WHAT YOU HAVE TO DO
Your copy of the lines below must match them exactly and contain no images.

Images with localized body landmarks
================

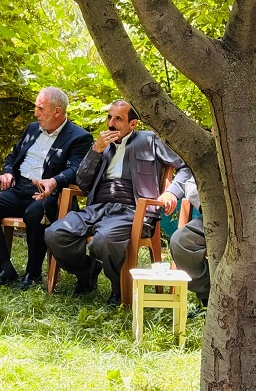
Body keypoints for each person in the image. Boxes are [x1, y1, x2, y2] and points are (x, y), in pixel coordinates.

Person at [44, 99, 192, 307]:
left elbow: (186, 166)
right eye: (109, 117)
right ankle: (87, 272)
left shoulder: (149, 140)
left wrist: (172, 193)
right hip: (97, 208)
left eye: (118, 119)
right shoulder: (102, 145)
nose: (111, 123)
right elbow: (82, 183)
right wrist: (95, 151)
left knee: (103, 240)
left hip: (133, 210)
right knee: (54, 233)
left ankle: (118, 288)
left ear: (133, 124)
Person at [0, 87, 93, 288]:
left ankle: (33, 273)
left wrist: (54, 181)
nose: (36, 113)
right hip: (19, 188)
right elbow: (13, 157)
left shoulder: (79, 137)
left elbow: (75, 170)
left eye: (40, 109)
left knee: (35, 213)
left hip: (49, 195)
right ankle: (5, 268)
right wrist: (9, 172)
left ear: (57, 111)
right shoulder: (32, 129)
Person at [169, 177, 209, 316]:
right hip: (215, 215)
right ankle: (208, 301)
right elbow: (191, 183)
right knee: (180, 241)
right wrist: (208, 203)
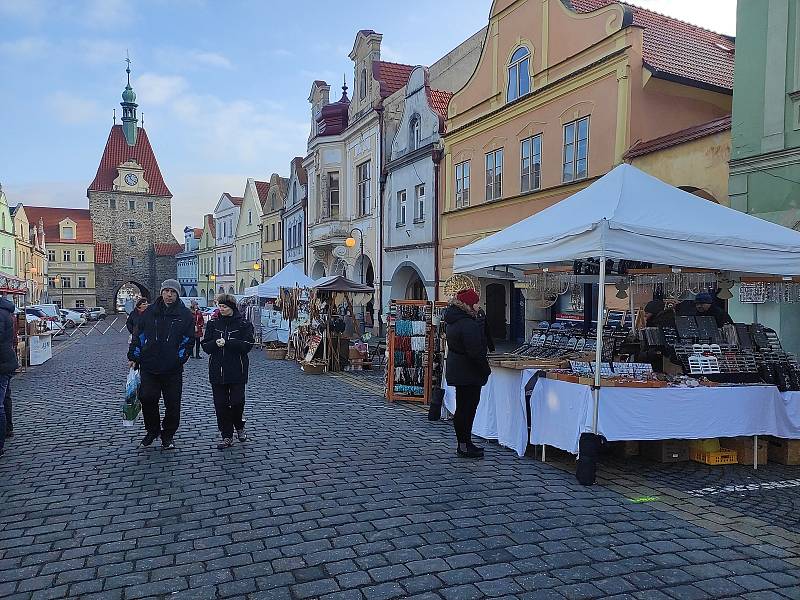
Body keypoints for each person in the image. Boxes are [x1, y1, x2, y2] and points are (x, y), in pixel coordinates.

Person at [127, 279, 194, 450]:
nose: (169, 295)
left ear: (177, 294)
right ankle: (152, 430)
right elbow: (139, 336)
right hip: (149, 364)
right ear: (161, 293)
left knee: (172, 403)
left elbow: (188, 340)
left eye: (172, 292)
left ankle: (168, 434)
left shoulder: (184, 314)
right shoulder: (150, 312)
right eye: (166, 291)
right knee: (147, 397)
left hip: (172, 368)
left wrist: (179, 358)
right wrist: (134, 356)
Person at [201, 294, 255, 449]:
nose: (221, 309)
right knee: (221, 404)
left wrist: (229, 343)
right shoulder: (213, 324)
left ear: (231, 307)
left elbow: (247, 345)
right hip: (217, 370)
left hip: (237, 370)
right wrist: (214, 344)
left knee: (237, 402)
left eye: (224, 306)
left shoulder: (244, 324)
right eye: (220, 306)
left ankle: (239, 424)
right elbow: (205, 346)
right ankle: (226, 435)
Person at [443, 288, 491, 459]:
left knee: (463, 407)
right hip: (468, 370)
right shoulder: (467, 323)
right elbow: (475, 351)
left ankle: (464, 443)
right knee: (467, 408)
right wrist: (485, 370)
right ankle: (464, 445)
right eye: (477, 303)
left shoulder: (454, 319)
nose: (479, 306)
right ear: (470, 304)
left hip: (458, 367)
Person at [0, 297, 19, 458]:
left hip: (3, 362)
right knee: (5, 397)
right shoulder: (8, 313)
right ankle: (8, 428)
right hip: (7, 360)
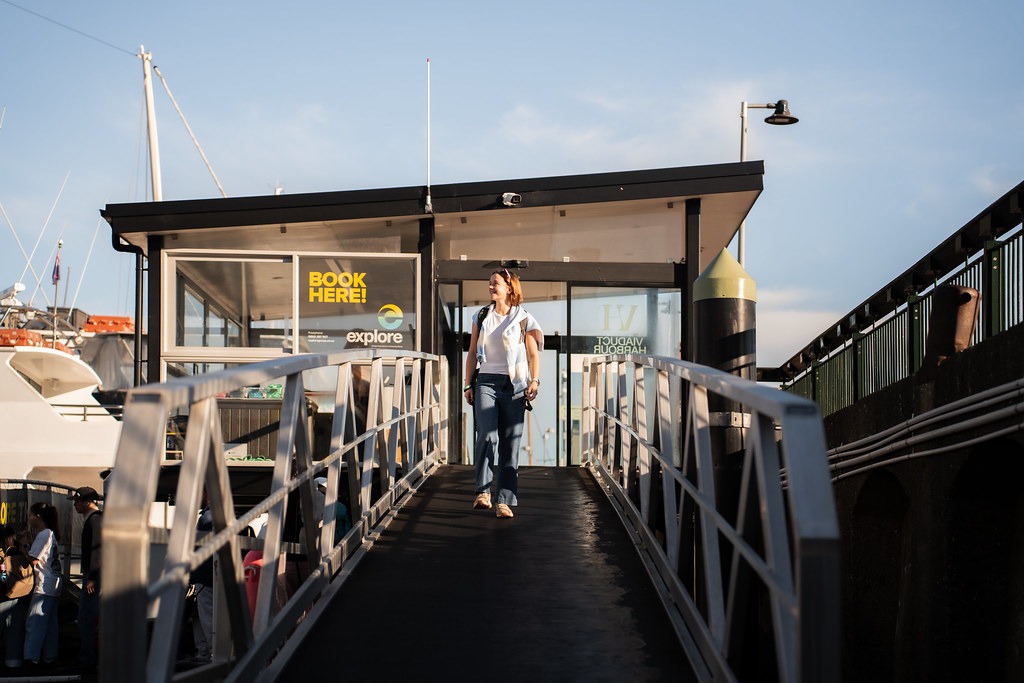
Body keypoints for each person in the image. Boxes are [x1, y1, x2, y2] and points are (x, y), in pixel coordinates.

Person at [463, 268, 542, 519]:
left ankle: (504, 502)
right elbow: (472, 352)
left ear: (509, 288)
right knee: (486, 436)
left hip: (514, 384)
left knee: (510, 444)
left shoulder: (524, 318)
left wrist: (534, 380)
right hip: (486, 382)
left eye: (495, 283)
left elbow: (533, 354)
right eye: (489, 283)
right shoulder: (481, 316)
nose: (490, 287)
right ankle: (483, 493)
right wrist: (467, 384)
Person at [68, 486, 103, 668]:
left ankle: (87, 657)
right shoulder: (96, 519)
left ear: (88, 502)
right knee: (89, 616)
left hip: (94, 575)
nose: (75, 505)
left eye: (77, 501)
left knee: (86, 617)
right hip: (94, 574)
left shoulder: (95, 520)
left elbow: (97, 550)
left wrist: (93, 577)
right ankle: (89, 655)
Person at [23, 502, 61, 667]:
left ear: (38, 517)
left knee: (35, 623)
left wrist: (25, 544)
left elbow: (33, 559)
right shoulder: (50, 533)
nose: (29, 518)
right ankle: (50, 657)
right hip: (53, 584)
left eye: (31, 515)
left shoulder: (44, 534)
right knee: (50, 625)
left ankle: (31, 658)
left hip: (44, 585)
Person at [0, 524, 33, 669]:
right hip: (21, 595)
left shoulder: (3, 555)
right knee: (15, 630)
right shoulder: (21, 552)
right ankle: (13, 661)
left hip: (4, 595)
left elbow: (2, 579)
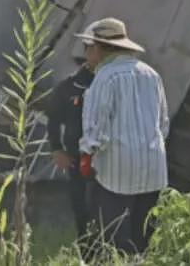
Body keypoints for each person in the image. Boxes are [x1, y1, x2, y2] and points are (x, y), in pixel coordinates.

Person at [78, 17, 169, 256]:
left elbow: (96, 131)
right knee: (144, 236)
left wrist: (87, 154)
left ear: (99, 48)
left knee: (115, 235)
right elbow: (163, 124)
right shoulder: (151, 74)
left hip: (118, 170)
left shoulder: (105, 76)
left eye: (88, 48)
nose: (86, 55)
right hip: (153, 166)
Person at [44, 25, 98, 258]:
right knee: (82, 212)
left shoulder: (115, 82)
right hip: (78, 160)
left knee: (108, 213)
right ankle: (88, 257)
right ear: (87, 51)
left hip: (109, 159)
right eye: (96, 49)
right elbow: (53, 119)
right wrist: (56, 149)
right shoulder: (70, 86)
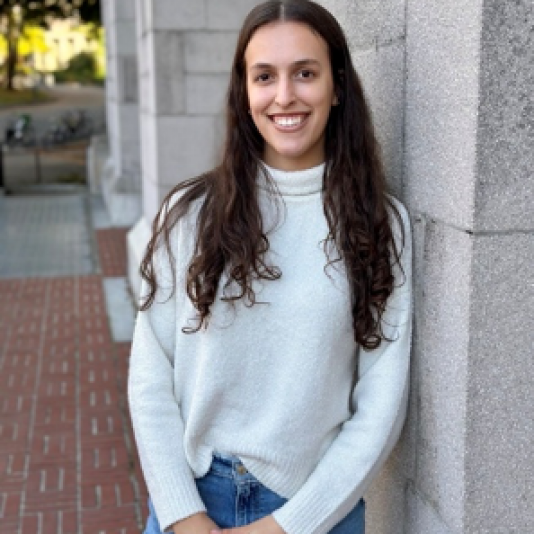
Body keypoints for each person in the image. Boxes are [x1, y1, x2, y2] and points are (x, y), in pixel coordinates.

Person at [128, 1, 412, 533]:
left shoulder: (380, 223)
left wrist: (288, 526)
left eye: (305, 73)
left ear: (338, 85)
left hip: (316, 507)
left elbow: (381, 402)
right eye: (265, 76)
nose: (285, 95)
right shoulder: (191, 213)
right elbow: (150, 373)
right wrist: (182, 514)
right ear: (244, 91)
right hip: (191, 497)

================

ANSWER TO THIS TASK
Body keypoints for each person in the image. Boxes are [x1, y1, x2, y2] and points are (x, y), in pixel coordinates.

Person at [44, 99, 192, 307]:
left elbow: (186, 166)
right eye: (109, 117)
right ankle: (87, 272)
left shoulder: (149, 140)
left wrist: (172, 193)
right hip: (97, 208)
left eye: (118, 119)
right shoulder: (102, 145)
nose: (111, 123)
right elbow: (82, 183)
right wrist: (95, 151)
left knee: (103, 240)
left hip: (133, 210)
right knee: (54, 233)
left ankle: (118, 288)
left ear: (133, 124)
Person at [0, 87, 93, 288]:
left ankle: (33, 273)
left wrist: (54, 181)
nose: (36, 113)
right hip: (19, 188)
right elbow: (13, 157)
left shoulder: (79, 137)
left elbow: (75, 170)
left eye: (40, 109)
left knee: (35, 213)
left hip: (49, 195)
right ankle: (5, 268)
right wrist: (9, 172)
left ear: (57, 111)
right shoulder: (32, 129)
Person at [169, 177, 209, 316]:
right hip: (215, 215)
right ankle: (208, 301)
right elbow: (191, 183)
right knee: (180, 241)
right wrist: (208, 203)
Body keypoints for each person in the image. Boxes are [x1, y1, x2, y2] and points are (x, y), in pixel coordinates.

Person at [127, 279, 194, 450]:
nose: (169, 295)
left ear: (177, 294)
right ankle: (152, 430)
right elbow: (139, 336)
right hip: (149, 364)
right ear: (161, 293)
left knee: (172, 403)
left elbow: (188, 340)
left eye: (172, 292)
left ankle: (168, 434)
left shoulder: (184, 314)
right shoulder: (150, 312)
right eye: (166, 291)
right knee: (147, 397)
left hip: (172, 368)
left wrist: (179, 358)
right wrist: (134, 356)
Person at [201, 294, 255, 449]:
nose: (221, 309)
right knee: (221, 404)
left wrist: (229, 343)
right shoulder: (213, 324)
left ear: (231, 307)
left elbow: (247, 345)
right hip: (217, 370)
left hip: (237, 370)
right wrist: (214, 344)
left knee: (237, 402)
left eye: (224, 306)
left shoulder: (244, 324)
right eye: (220, 306)
left ankle: (239, 424)
right elbow: (205, 346)
right ankle: (226, 435)
Person at [443, 288, 491, 459]:
left knee: (463, 407)
right hip: (468, 370)
right shoulder: (467, 323)
right elbow: (475, 351)
left ankle: (464, 443)
right knee: (467, 408)
right wrist: (485, 370)
right ankle: (464, 445)
right eye: (477, 303)
left shoulder: (454, 319)
nose: (479, 306)
right ear: (470, 304)
left hip: (458, 367)
Person at [0, 297, 19, 458]:
left hip: (3, 362)
right knee: (5, 397)
right shoulder: (8, 313)
right ankle: (8, 428)
right hip: (7, 360)
Body keypoints for each person in the image. Boxes are [x1, y1, x2, y2] and points are (x, y), in pixel coordinates.

Person at [463, 268, 542, 519]:
left ankle: (504, 502)
right elbow: (472, 352)
left ear: (509, 288)
right knee: (486, 436)
left hip: (514, 384)
left knee: (510, 444)
left shoulder: (524, 318)
left wrist: (534, 380)
right hip: (486, 382)
left eye: (495, 283)
left elbow: (533, 354)
right eye: (489, 283)
right shoulder: (481, 316)
nose: (490, 287)
right ankle: (483, 493)
right wrist: (467, 384)
Person at [68, 486, 103, 668]:
left ankle: (87, 657)
right shoulder: (96, 519)
left ear: (88, 502)
right knee: (89, 616)
left hip: (94, 575)
nose: (75, 505)
left eye: (77, 501)
left knee: (86, 617)
right hip: (94, 574)
left shoulder: (95, 520)
left elbow: (97, 550)
left wrist: (93, 577)
right ankle: (89, 655)
Person at [23, 502, 61, 667]:
left ear: (38, 517)
left knee: (35, 623)
left wrist: (25, 544)
left elbow: (33, 559)
right shoulder: (50, 533)
nose: (29, 518)
right ankle: (50, 657)
right hip: (53, 584)
left eye: (31, 515)
left shoulder: (44, 534)
right knee: (50, 625)
left ankle: (31, 658)
left hip: (44, 585)
Person at [0, 524, 33, 669]:
right hip: (21, 595)
left shoulder: (3, 555)
right knee: (15, 630)
right shoulder: (21, 552)
right ankle: (13, 661)
left hip: (4, 595)
left elbow: (2, 579)
Body keypoints for each person in the image. Boxes are [x1, y1, x2, y2] and points are (x, y), in pixel coordinates.

Person at [78, 17, 169, 256]:
left elbow: (96, 131)
right knee: (144, 236)
left wrist: (87, 154)
left ear: (99, 48)
left knee: (115, 235)
right elbow: (163, 124)
right shoulder: (151, 74)
left hip: (118, 170)
left shoulder: (105, 76)
left eye: (88, 48)
nose: (86, 55)
right hip: (153, 166)
Person at [44, 25, 98, 258]:
right knee: (82, 212)
left shoulder: (115, 82)
right hip: (78, 160)
left knee: (108, 213)
right ankle: (88, 257)
right ear: (87, 51)
left hip: (109, 159)
right eye: (96, 49)
right elbow: (53, 119)
right wrist: (56, 149)
right shoulder: (70, 86)
Body keypoints for each person in the image. Boxes are [x1, y1, x2, y2] and points are (x, y), in pixel coordinates.

Person at [128, 1, 412, 533]:
left shoulder: (380, 223)
left wrist: (288, 526)
left eye: (305, 73)
left ear: (338, 85)
left hip: (316, 507)
left elbow: (381, 402)
right eye: (265, 76)
nose: (285, 95)
right shoulder: (191, 213)
right elbow: (150, 373)
right wrist: (182, 514)
right ear: (244, 91)
right hip: (191, 497)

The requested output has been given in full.